Happy New Year and happy Pap smear! Yep, I said Pap smear because January is cervical cancer awareness month.
In 2012, there were 12,170 new cases of cervical cancer diagnosed and 4,220 women died of the disease. These statistics are way too high given that 90 percent of cervical cancers are detectable via use of Pap smear and Human Papilloma Virus (HPV) testing.1
Pap smears are not performed in approximately 33 percent of women who meet the criteria to undergo testing. This may affect their prognosis at diagnosis as the presence of tumor volume/grade, histological type, lymphatic spread, and vascular invasion are all considered when staging cervical cancer.1
Approximately 90 percent of all cervical cancers are squamous cell in origin, with the remaining 10 percent representing adenocarcinomas. However, there are other histological sub-types including adenosquamous, small cell cancers, sarcomas and cervical lymphomas.1
Standard treatment options for those diagnosed with cervical cancer include a combination of surgery, radiation, and chemotherapy dependant on clinical presentation, stage at diagnosis, and the presence of other co-morbidities.

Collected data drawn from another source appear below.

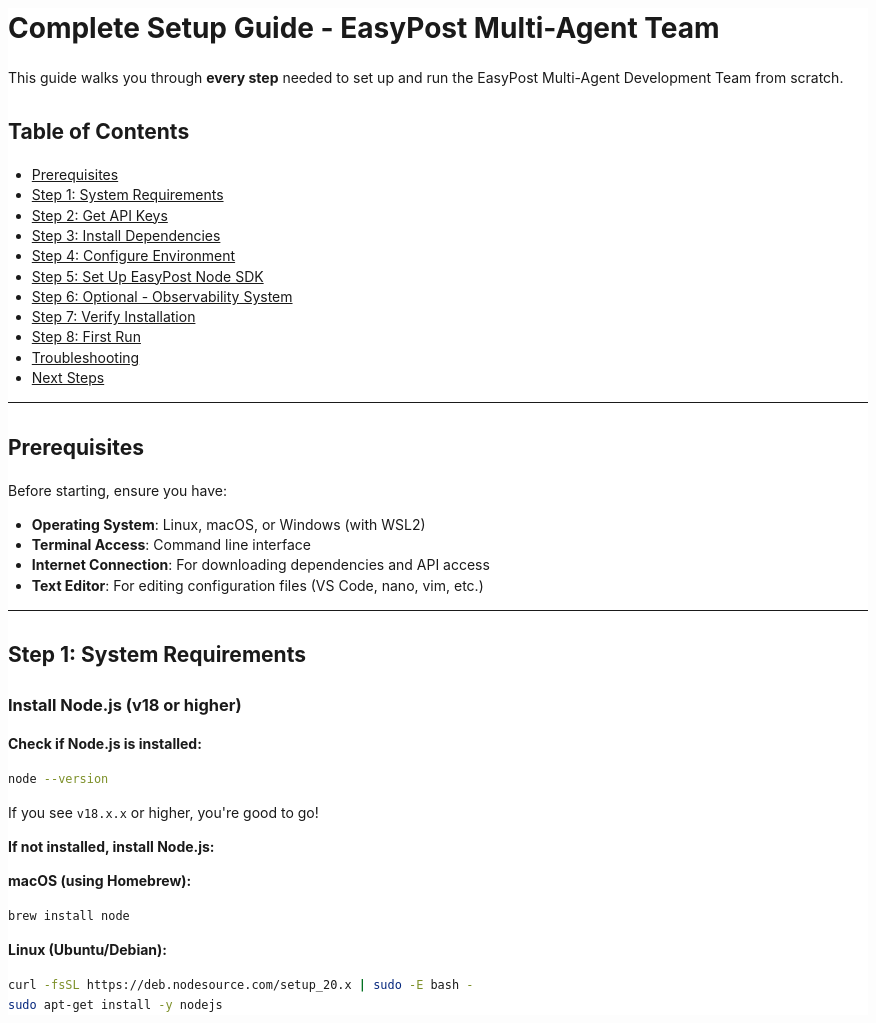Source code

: # Complete Setup Guide - EasyPost Multi-Agent Team

This guide walks you through **every step** needed to set up and run the EasyPost Multi-Agent Development Team from scratch.

## Table of Contents

- [Prerequisites](#prerequisites)
- [Step 1: System Requirements](#step-1-system-requirements)
- [Step 2: Get API Keys](#step-2-get-api-keys)
- [Step 3: Install Dependencies](#step-3-install-dependencies)
- [Step 4: Configure Environment](#step-4-configure-environment)
- [Step 5: Set Up EasyPost Node SDK](#step-5-set-up-easypost-node-sdk)
- [Step 6: Optional - Observability System](#step-6-optional---observability-system)
- [Step 7: Verify Installation](#step-7-verify-installation)
- [Step 8: First Run](#step-8-first-run)
- [Troubleshooting](#troubleshooting)
- [Next Steps](#next-steps)

---

## Prerequisites

Before starting, ensure you have:

- **Operating System**: Linux, macOS, or Windows (with WSL2)
- **Terminal Access**: Command line interface
- **Internet Connection**: For downloading dependencies and API access
- **Text Editor**: For editing configuration files (VS Code, nano, vim, etc.)

---

## Step 1: System Requirements

### Install Node.js (v18 or higher)

**Check if Node.js is installed:**
```bash
node --version
```

If you see `v18.x.x` or higher, you're good to go!

**If not installed, install Node.js:**

**macOS (using Homebrew):**
```bash
brew install node
```

**Linux (Ubuntu/Debian):**
```bash
curl -fsSL https://deb.nodesource.com/setup_20.x | sudo -E bash -
sudo apt-get install -y nodejs
```
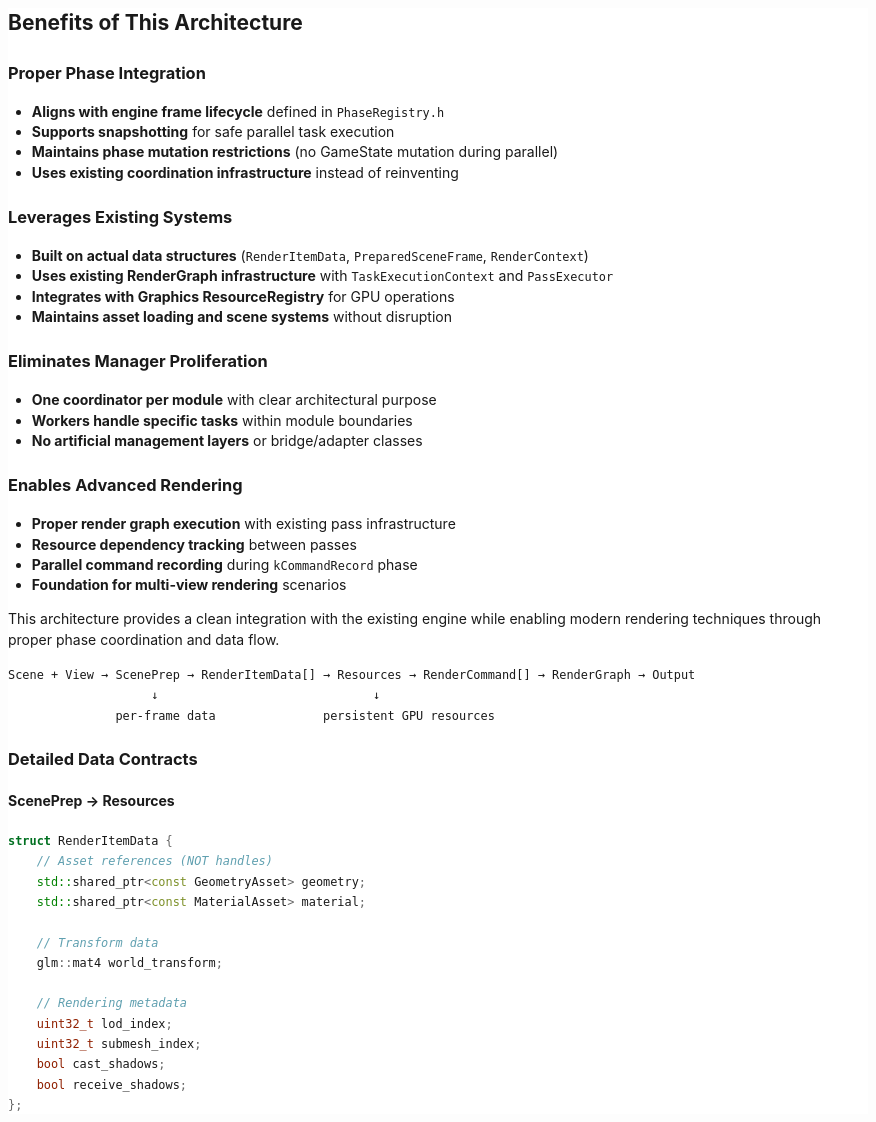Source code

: ## Benefits of This Architecture

### Proper Phase Integration

- **Aligns with engine frame lifecycle** defined in `PhaseRegistry.h`
- **Supports snapshotting** for safe parallel task execution
- **Maintains phase mutation restrictions** (no GameState mutation during parallel)
- **Uses existing coordination infrastructure** instead of reinventing

### Leverages Existing Systems

- **Built on actual data structures** (`RenderItemData`, `PreparedSceneFrame`, `RenderContext`)
- **Uses existing RenderGraph infrastructure** with `TaskExecutionContext` and `PassExecutor`
- **Integrates with Graphics ResourceRegistry** for GPU operations
- **Maintains asset loading and scene systems** without disruption

### Eliminates Manager Proliferation

- **One coordinator per module** with clear architectural purpose
- **Workers handle specific tasks** within module boundaries
- **No artificial management layers** or bridge/adapter classes

### Enables Advanced Rendering

- **Proper render graph execution** with existing pass infrastructure
- **Resource dependency tracking** between passes
- **Parallel command recording** during `kCommandRecord` phase
- **Foundation for multi-view rendering** scenarios

This architecture provides a clean integration with the existing engine while enabling modern rendering techniques through proper phase coordination and data flow.

```text
Scene + View → ScenePrep → RenderItemData[] → Resources → RenderCommand[] → RenderGraph → Output
                    ↓                              ↓
               per-frame data               persistent GPU resources
```

### Detailed Data Contracts

#### ScenePrep → Resources

```cpp
struct RenderItemData {
    // Asset references (NOT handles)
    std::shared_ptr<const GeometryAsset> geometry;
    std::shared_ptr<const MaterialAsset> material;

    // Transform data
    glm::mat4 world_transform;

    // Rendering metadata
    uint32_t lod_index;
    uint32_t submesh_index;
    bool cast_shadows;
    bool receive_shadows;
};
```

It is widely known that HPV is the most common cause of cervical cancer, and with more than 6 million US women being infected with the virus, the risk of cervical cancer is high.1 HPV is a group of over 150 viruses in which approximately 40 are spread during direct skin-to-skin contact during vaginal, anal, and oral intercourse.2
Low-risk HPV infections, most commonly numbers six and 11, are the cause of genital warts, whereas high-risk HPV is oncogenic. HPV 16 and 18 are oncogenic type infections and are responsible for most HPV related malignances.2 The presence of the viral infection far exceeds other cervical cancer risk factors, including high parity, increased number of sexual partners, early onset of sexual activity, socioeconomic status, and smoking.1
It is recommended by the US Preventive Services Task Force (USPSTF) that cervical cancer screening begin at age 21, however, it is important to use clinical judgment in high-risk women. Every three years, cytology alone is recommended for ages 21 though 29.3
Things change a bit from ages 30 to 65, as it is recommended that women undergo cytology alone every three years or both cytology and HPV testing every five years. After age 65, they do not recommend additional testing as long as these women have had adequate prior screening and are not at high risk of going on to develop cervical cancer.3
If a woman has undergone a hysterectomy, the USPSTF advises against screening if there has been removal of the cervix and they do not have a history of high-grade cervical pre-cancer or cervical cancer.3
Clinical judgment is warranted in all instances, therefore, individualized care should be considered when recommending examination frequency.
Now is a good time to schedule your annual GYN exam to see if you are due for a Pap examination!